This study analyzed the association between three main adiposity indexes—BAI, TyG, and VAI—and T2DM in a Brazilian population. In particular, the Baependi Heart Study included a rural Brazilian sample. To the best of our knowledge, the ability of these three clinical markers to predict T2DM in a Brazilian study with a large sample size has not been previously performed. Overall, our findings corroborated numerous studies which have demonstrated the importance of the anthropometric indexes in different populations, highlighting BAI, TyG, and VAI as quite useful. Such indexes can be used as good predictors for T2DM in Asian [811, 23], American [3], European [5], and Latin American populations [4, 6, 14, 16]. In Brazil, both Flor and Campos [24] and Freitas and Moraes [25] showed a strong association between T2DM and obesity, considering different Brazilian samples. Moreover, in the same direction as the findings of Bergman et al. [3] and López et al. [5], Oliveira et al. [6] had already pointed out the role of the body adiposity index to predict T2DM risk in the Baependi population.

In agreement with some reports [6, 14], we described a significant association between the three index variables—BAI, TyG, and VAI—and the incidence of T2DM when adjusted for age and sex. As shown before, we identified that one added unit in each index implies a significant increase in the risk of developing T2DM. However, a straight comparison among their respective OR values is not indicated due to the different scales of variables. Hence, we calculated the IQR-OR, which is comparable in magnitude for all the risk factors. The IQR describes the distance between the 25th and 75th percentiles. Then, the advantage of using IQR as a scaling factor is that, unlike the standard deviation, it reflects the values of the predictor that are relatively well-represented in the sample [21]. The resulting regression coefficient compares a value in the middle of the upper half of the predictor distribution to a value in the middle of the lower half of the distribution. To date, we know of only one study that compared the predictive power of TyG, BMI, and WC for prediabetes or diabetes.

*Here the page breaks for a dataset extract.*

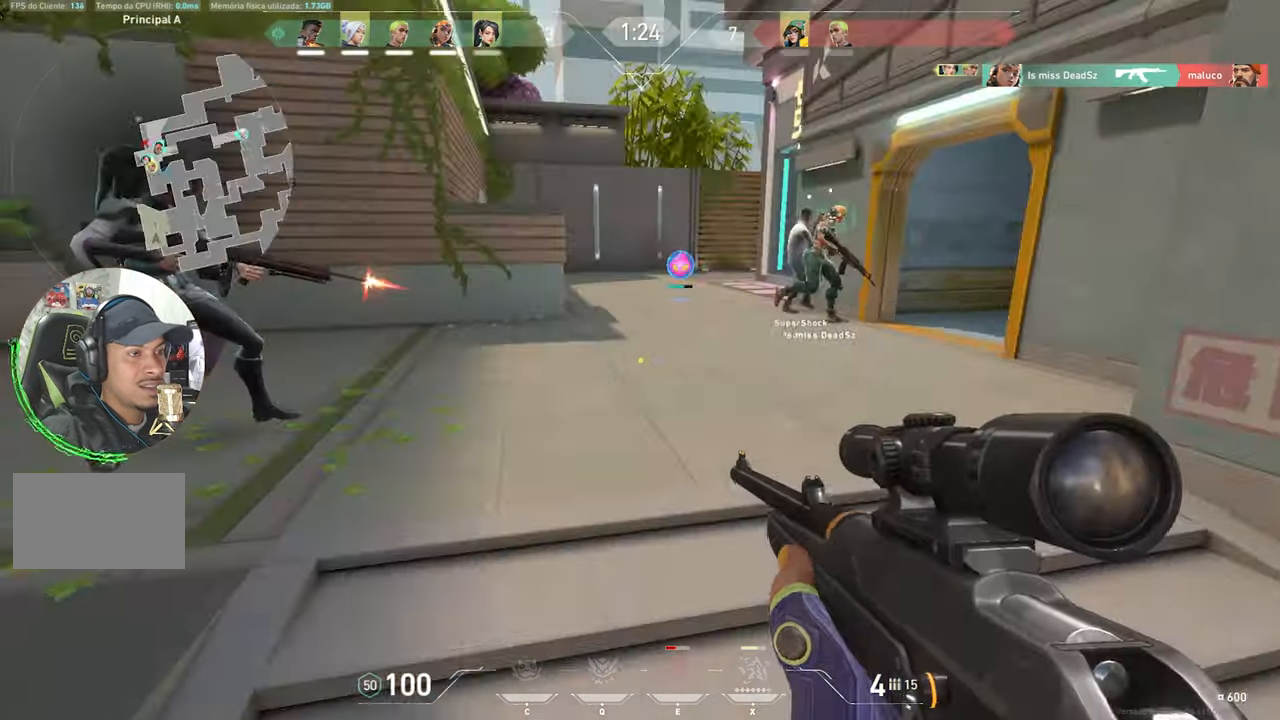
{"keys": ["a", "w"], "mouse": [], "mouse_move": "left", "events": [[17, "a", "up"], [250, "a", "down"]]}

This study demonstrated that the TyG was best able to identify prediabetes in either sex, suggesting that compared to the other parameters (BMI and WC), the TyG has the best discriminative power to predict prediabetes in the whole population [16]. Using statistical modeling and IQR measure (Similar to Ramírez-Vélez et al. [16]), our study showed that TyG was not superior to WC or BMI for predicting the risk of developing T2DM.

The superiority of TyG over BAI and VAI is likely to be clinically explained by the fact that it is associated with insulin resistance, which is known to be a determining factor in the etiopathogenesis and pathophysiology of T2DM [15, 26]. In epidemiological and clinical studies, the advantage of the TyG index is less costly than other insulin markers and also due to glucose and triglycerides are biochemical tests routinely performed in the primary care setting [15].

Regarding clinical applicability, our objective was to identify the highest precision and accuracy index that allows physicians to make clinical decisions and apply preventive measures in individuals with increased risk for T2DM. In addition, the three indexes studied are easy to obtain from clinical and laboratory data that are generally requested in the routine of follow-up consultations. Thus, we suggest the TyG index as a complementary marker for assessing T2DM in clinical practice and future epidemiological studies among Brazilian adults.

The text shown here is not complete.